▶ What the task requires
Please write out every line in the records below, word for word.

Data excerpts:
* Start *
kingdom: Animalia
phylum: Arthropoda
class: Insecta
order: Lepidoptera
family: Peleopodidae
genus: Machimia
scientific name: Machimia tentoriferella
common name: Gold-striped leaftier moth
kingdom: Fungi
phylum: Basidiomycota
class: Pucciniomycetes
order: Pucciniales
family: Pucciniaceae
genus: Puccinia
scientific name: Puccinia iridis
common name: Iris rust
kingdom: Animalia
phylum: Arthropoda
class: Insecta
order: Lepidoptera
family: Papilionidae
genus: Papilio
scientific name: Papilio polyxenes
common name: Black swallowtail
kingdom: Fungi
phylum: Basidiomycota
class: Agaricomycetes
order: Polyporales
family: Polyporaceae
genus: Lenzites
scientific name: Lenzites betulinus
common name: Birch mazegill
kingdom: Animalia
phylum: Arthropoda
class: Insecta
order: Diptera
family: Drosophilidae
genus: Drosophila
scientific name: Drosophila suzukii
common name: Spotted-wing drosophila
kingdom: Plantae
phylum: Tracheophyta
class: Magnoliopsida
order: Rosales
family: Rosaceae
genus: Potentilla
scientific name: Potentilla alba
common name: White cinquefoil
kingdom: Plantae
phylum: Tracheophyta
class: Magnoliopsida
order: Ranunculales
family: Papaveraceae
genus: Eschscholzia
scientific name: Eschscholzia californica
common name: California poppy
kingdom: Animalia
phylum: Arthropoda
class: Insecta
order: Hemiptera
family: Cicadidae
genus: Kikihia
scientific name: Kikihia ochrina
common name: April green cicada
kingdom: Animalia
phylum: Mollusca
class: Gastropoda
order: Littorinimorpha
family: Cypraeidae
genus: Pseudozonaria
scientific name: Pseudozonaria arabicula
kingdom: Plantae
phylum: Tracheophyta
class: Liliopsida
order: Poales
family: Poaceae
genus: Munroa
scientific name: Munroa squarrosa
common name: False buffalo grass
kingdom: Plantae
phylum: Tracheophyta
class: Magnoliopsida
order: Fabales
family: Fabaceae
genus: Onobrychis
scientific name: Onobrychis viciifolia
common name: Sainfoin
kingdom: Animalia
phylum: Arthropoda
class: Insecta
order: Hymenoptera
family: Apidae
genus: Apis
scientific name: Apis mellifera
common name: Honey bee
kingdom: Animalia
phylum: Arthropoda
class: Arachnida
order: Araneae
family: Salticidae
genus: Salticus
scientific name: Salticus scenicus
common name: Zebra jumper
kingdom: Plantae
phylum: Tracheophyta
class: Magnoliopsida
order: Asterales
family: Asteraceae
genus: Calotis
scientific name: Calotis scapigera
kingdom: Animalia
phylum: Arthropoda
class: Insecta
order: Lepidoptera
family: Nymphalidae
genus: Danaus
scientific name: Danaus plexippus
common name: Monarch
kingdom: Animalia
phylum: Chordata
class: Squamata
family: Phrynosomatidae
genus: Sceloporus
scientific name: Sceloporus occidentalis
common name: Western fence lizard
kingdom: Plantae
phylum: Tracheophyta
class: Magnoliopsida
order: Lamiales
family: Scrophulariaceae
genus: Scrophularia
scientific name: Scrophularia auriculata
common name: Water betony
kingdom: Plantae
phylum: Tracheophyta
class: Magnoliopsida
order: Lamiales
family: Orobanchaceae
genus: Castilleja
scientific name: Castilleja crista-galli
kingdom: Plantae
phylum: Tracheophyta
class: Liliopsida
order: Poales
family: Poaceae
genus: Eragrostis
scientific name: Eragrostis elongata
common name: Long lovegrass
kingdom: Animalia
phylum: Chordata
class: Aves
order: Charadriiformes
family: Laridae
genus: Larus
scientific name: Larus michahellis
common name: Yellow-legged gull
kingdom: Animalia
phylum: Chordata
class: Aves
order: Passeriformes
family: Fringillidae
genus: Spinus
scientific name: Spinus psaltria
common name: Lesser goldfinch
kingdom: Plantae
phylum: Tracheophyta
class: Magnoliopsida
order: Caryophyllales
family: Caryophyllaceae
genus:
* End *
▶ Reply to the exercise
kingdom: Animalia
phylum: Arthropoda
class: Insecta
order: Lepidoptera
family: Peleopodidae
genus: Machimia
scientific name: Machimia tentoriferella
common name: Gold-striped leaftier moth
kingdom: Fungi
phylum: Basidiomycota
class: Pucciniomycetes
order: Pucciniales
family: Pucciniaceae
genus: Puccinia
scientific name: Puccinia iridis
common name: Iris rust
kingdom: Animalia
phylum: Arthropoda
class: Insecta
order: Lepidoptera
family: Papilionidae
genus: Papilio
scientific name: Papilio polyxenes
common name: Black swallowtail
kingdom: Fungi
phylum: Basidiomycota
class: Agaricomycetes
order: Polyporales
family: Polyporaceae
genus: Lenzites
scientific name: Lenzites betulinus
common name: Birch mazegill
kingdom: Animalia
phylum: Arthropoda
class: Insecta
order: Diptera
family: Drosophilidae
genus: Drosophila
scientific name: Drosophila suzukii
common name: Spotted-wing drosophila
kingdom: Plantae
phylum: Tracheophyta
class: Magnoliopsida
order: Rosales
family: Rosaceae
genus: Potentilla
scientific name: Potentilla alba
common name: White cinquefoil
kingdom: Plantae
phylum: Tracheophyta
class: Magnoliopsida
order: Ranunculales
family: Papaveraceae
genus: Eschscholzia
scientific name: Eschscholzia californica
common name: California poppy
kingdom: Animalia
phylum: Arthropoda
class: Insecta
order: Hemiptera
family: Cicadidae
genus: Kikihia
scientific name: Kikihia ochrina
common name: April green cicada
kingdom: Animalia
phylum: Mollusca
class: Gastropoda
order: Littorinimorpha
family: Cypraeidae
genus: Pseudozonaria
scientific name: Pseudozonaria arabicula
kingdom: Plantae
phylum: Tracheophyta
class: Liliopsida
order: Poales
family: Poaceae
genus: Munroa
scientific name: Munroa squarrosa
common name: False buffalo grass
kingdom: Plantae
phylum: Tracheophyta
class: Magnoliopsida
order: Fabales
family: Fabaceae
genus: Onobrychis
scientific name: Onobrychis viciifolia
common name: Sainfoin
kingdom: Animalia
phylum: Arthropoda
class: Insecta
order: Hymenoptera
family: Apidae
genus: Apis
scientific name: Apis mellifera
common name: Honey bee
kingdom: Animalia
phylum: Arthropoda
class: Arachnida
order: Araneae
family: Salticidae
genus: Salticus
scientific name: Salticus scenicus
common name: Zebra jumper
kingdom: Plantae
phylum: Tracheophyta
class: Magnoliopsida
order: Asterales
family: Asteraceae
genus: Calotis
scientific name: Calotis scapigera
kingdom: Animalia
phylum: Arthropoda
class: Insecta
order: Lepidoptera
family: Nymphalidae
genus: Danaus
scientific name: Danaus plexippus
common name: Monarch
kingdom: Animalia
phylum: Chordata
class: Squamata
family: Phrynosomatidae
genus: Sceloporus
scientific name: Sceloporus occidentalis
common name: Western fence lizard
kingdom: Plantae
phylum: Tracheophyta
class: Magnoliopsida
order: Lamiales
family: Scrophulariaceae
genus: Scrophularia
scientific name: Scrophularia auriculata
common name: Water betony
kingdom: Plantae
phylum: Tracheophyta
class: Magnoliopsida
order: Lamiales
family: Orobanchaceae
genus: Castilleja
scientific name: Castilleja crista-galli
kingdom: Plantae
phylum: Tracheophyta
class: Liliopsida
order: Poales
family: Poaceae
genus: Eragrostis
scientific name: Eragrostis elongata
common name: Long lovegrass
kingdom: Animalia
phylum: Chordata
class: Aves
order: Charadriiformes
family: Laridae
genus: Larus
scientific name: Larus michahellis
common name: Yellow-legged gull
kingdom: Animalia
phylum: Chordata
class: Aves
order: Passeriformes
family: Fringillidae
genus: Spinus
scientific name: Spinus psaltria
common name: Lesser goldfinch
kingdom: Plantae
phylum: Tracheophyta
class: Magnoliopsida
order: Caryophyllales
family: Caryophyllaceae
genus:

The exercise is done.